If you work with Internet Explorer 5.0 or later (actually 4.0 or later, but we recommend 5.0), there is a JVM built in, which can be used with either Instant Saxon or the Windows version of XT. In these two cases, the Saxon or XT processor comes preconfigured to access the JVM that is part of IE. You can download IE 5.0 at http://www.microsoft.com. The instructions for using Instant Saxon or XT Windows version are quite simple once you have IE 5.0, which is free and automatically installs all you need if you follow the default settings in the installation wizard.

12.4.1.2 Setting Up a JVM on Solaris/UNIX (Linux, too)

Most of these installations are very similar, so we will generalize here. When you choose the specific package you need, detailed instructions will lead you through the particulars.

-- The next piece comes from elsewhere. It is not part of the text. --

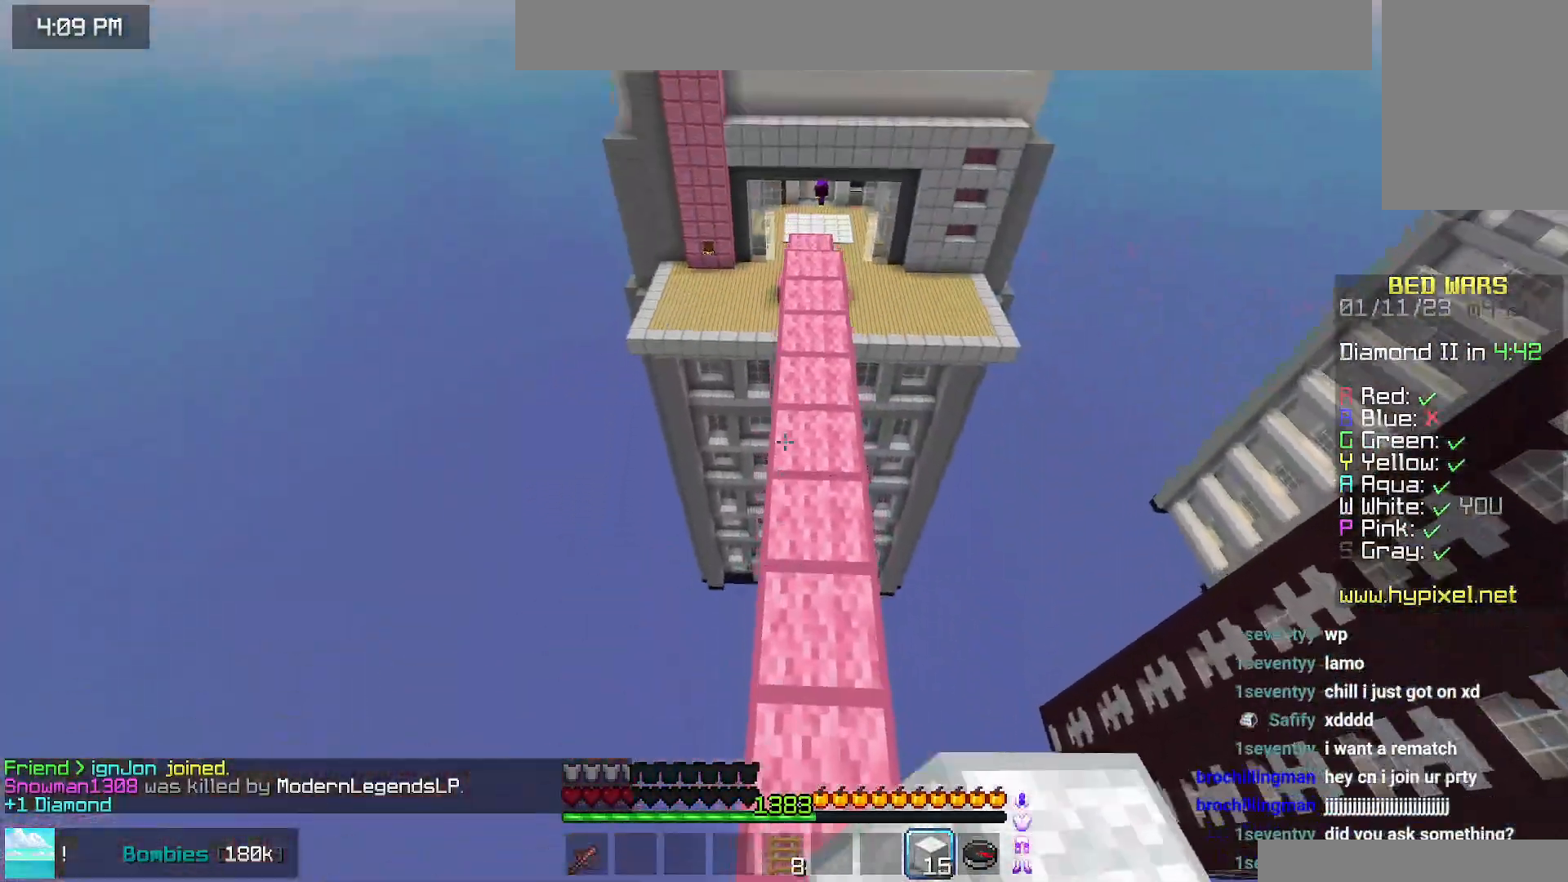
{"keys": ["space", "up"], "mouse": [], "events": []}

The most important thing here is to be sure you get the right version of the JVM when you download. It requires a few additional steps to work in UNIX or Solaris, but it's still quite easy and should not take more than an hour with a reliable, fast Ethernet Internet connection. If you skipped Section 12.3.1.1, reading it could save a lot of time if and it is highly likely that this is the case the JVM is already on your system.

If not, go to the Sun site at http://www.java.sun.com and download the JDK file (1.1.8 or later). Get the SPARC or Intel Solaris version as needed. For instance, with Java 2, you might download the Solaris SPARC file 1.2.2_05_jdk_sparc.tar.Z. Root privileges are not necessary to install or run Java.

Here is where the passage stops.